[WHAT TO WORK ON] For the listing below, give the number of lines that hold the string "FFWS", without anything else.

▬▬▬▬▬▬

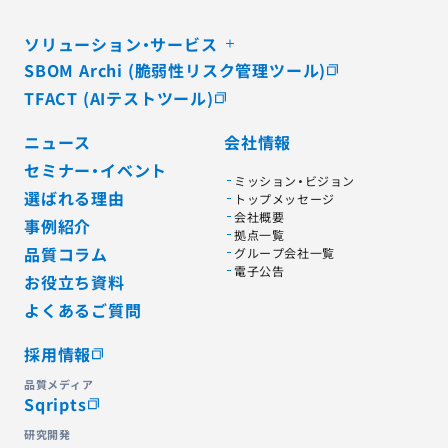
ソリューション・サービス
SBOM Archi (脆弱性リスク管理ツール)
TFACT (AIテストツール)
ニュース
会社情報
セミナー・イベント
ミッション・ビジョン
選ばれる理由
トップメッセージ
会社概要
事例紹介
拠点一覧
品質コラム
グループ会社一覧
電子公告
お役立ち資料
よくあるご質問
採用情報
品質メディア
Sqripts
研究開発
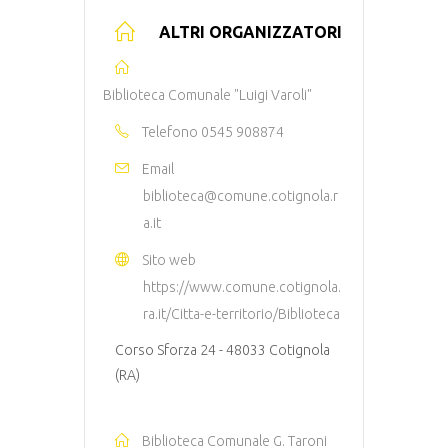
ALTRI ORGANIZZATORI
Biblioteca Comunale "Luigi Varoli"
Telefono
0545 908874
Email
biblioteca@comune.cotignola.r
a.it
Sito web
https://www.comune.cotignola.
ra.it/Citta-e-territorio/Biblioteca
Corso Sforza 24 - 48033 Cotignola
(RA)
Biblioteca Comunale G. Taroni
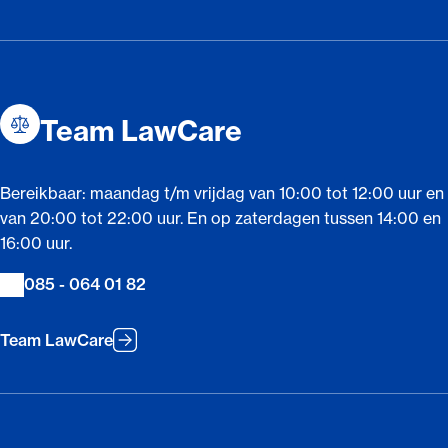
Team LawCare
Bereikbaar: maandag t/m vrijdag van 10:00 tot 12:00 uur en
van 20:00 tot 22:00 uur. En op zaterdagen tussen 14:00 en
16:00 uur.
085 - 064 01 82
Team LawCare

▬▬▬▬▬▬

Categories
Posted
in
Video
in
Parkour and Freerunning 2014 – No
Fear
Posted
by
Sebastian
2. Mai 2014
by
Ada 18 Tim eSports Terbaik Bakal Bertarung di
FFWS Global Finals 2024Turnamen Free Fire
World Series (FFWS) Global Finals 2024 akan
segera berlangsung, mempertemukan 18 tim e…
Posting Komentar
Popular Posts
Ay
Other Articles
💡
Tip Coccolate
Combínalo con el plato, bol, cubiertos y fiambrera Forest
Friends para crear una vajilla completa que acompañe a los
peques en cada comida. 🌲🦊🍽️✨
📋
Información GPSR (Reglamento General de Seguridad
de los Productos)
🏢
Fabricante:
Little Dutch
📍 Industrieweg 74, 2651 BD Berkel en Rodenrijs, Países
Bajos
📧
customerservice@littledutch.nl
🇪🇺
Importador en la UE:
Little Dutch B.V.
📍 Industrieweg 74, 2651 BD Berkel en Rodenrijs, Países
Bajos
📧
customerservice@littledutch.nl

▬▬▬▬▬▬

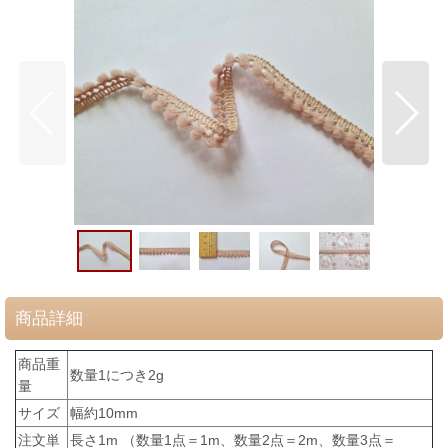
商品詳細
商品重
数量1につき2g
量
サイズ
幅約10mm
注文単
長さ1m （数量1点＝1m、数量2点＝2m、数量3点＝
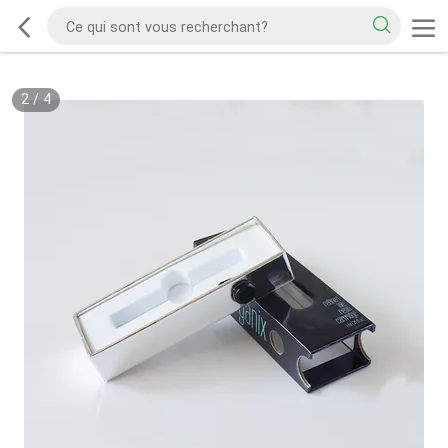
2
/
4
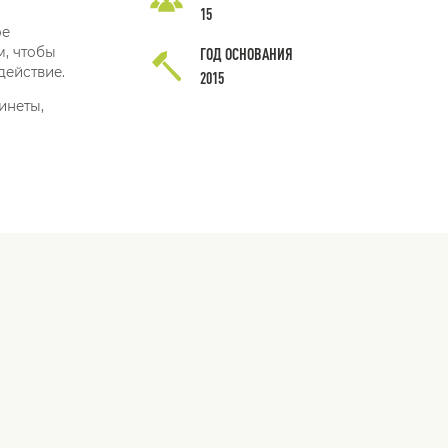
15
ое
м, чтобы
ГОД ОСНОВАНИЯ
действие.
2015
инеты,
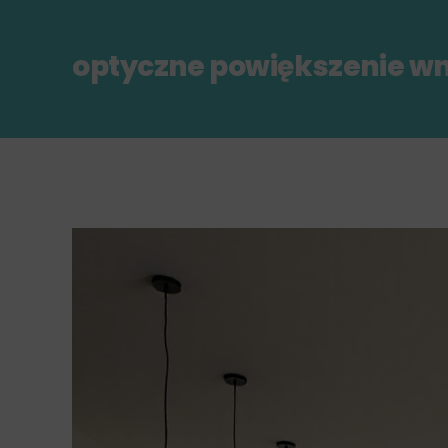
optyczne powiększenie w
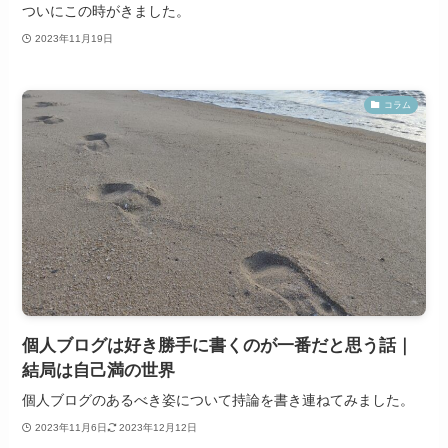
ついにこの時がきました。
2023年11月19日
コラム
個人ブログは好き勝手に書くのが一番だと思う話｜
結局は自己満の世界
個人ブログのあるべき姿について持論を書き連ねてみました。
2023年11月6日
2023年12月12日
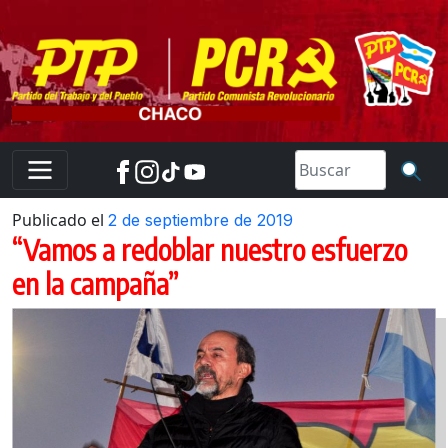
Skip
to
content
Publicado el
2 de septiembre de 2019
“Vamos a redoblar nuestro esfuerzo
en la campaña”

▬▬▬▬▬▬

[EXERCISE RESULT] 2